*GIVEN PROBLEM 1*. Repeat, word for word, the part of the PowerPC instruction code that opens with the words "Implementation note: because" and closes with "documentation and IBM's.".

*SOURCE DOCUMENT*.
========================================================================

Holds a decoded PowerPC instruction.
Implementation note: because the PowerPC encoding is particularly straightforward,
only the operation has been decoded ahead of time; all other fields are decoded on-demand.
It would be possible to partition the ordering of Operations into user followed by supervisor,
eliminating the storage necessary for a flag, but it wouldn't save anything due to alignment.
*/
struct Instruction {
Operation operation = Operation::Undefined;
bool is_supervisor = false;
uint32_t opcode = 0;
Instruction() noexcept {}
Instruction(uint32_t opcode) noexcept : opcode(opcode) {}
Instruction(Operation operation, uint32_t opcode, bool is_supervisor = false) noexcept : operation(operation), is_supervisor(is_supervisor), opcode(opcode) {}
// Instruction fields are decoded below; naming is a compromise between
// Motorola's documentation and IBM's.
//
// I've dutifully implemented various synonyms with unique entry points,
// in order to capture that information here rather than thrusting it upon
// the reader of whatever implementation may follow.

========================================================================

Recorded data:

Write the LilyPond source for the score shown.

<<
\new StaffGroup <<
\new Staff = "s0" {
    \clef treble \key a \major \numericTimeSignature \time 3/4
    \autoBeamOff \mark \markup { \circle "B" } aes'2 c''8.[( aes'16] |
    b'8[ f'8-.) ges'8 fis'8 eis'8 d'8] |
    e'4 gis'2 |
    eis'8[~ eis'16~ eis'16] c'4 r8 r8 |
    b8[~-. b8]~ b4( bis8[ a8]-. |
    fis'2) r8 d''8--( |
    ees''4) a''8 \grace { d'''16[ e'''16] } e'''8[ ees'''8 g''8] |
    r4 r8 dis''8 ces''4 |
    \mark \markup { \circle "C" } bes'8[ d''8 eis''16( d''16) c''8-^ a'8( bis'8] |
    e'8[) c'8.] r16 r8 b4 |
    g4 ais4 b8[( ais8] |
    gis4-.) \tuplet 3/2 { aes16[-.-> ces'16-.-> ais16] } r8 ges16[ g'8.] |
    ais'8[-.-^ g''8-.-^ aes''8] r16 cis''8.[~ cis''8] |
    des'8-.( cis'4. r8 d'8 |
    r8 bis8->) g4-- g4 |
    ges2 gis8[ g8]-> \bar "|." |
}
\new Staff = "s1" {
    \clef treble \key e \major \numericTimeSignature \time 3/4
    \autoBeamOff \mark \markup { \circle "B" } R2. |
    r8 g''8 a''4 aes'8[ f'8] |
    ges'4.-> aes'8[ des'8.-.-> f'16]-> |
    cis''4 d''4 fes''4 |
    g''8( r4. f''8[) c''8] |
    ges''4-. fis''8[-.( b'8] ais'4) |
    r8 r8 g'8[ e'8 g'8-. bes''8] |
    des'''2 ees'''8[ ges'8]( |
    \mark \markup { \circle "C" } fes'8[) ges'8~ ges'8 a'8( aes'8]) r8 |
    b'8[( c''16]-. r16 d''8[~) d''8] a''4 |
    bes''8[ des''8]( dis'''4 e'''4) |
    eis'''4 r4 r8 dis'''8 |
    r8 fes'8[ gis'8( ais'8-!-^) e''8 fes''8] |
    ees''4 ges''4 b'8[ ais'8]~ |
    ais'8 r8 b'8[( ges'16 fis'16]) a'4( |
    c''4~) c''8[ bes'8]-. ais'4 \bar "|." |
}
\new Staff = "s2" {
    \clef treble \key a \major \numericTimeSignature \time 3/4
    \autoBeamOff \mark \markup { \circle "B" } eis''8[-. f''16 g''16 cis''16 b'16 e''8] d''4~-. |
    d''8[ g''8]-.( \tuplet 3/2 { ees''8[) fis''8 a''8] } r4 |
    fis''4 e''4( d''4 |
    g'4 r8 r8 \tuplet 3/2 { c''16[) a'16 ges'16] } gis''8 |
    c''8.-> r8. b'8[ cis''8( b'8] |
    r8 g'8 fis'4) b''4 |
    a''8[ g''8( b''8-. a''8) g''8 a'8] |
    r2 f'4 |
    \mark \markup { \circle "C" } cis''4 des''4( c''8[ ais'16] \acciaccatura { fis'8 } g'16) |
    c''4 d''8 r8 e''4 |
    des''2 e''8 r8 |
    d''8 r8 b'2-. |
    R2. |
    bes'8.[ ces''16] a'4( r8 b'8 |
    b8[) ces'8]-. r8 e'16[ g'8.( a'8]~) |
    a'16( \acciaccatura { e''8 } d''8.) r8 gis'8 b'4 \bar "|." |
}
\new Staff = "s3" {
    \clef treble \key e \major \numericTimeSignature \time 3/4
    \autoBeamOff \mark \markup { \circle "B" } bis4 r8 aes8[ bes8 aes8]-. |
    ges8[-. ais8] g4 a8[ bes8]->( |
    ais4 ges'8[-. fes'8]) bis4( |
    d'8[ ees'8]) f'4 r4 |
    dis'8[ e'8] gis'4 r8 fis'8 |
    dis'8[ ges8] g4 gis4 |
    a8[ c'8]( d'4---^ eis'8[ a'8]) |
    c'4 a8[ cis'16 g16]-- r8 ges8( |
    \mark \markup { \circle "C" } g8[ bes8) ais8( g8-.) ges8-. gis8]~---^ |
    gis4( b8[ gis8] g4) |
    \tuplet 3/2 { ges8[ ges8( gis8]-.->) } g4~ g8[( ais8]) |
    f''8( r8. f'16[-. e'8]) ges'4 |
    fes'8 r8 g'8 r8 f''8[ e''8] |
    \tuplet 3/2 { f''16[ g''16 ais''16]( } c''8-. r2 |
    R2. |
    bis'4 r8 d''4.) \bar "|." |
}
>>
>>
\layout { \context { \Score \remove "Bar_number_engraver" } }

========================================================================

*GIVEN PROBLEM 2*. Find every line in the records that contains the string "acciaccatura" and copy each of those lines.

*COMPLETE OUTPUT 1*.
Implementation note: because the PowerPC encoding is particularly straightforward,
only the operation has been decoded ahead of time; all other fields are decoded on-demand.
It would be possible to partition the ordering of Operations into user followed by supervisor,
eliminating the storage necessary for a flag, but it wouldn't save anything due to alignment.
*/
struct Instruction {
Operation operation = Operation::Undefined;
bool is_supervisor = false;
uint32_t opcode = 0;
Instruction() noexcept {}
Instruction(uint32_t opcode) noexcept : opcode(opcode) {}
Instruction(Operation operation, uint32_t opcode, bool is_supervisor = false) noexcept : operation(operation), is_supervisor(is_supervisor), opcode(opcode) {}
// Instruction fields are decoded below; naming is a compromise between
// Motorola's documentation and IBM's.

*COMPLETE OUTPUT 2*.
    \mark \markup { \circle "C" } cis''4 des''4( c''8[ ais'16] \acciaccatura { fis'8 } g'16) |
    a'16( \acciaccatura { e''8 } d''8.) r8 gis'8 b'4 \bar "|." |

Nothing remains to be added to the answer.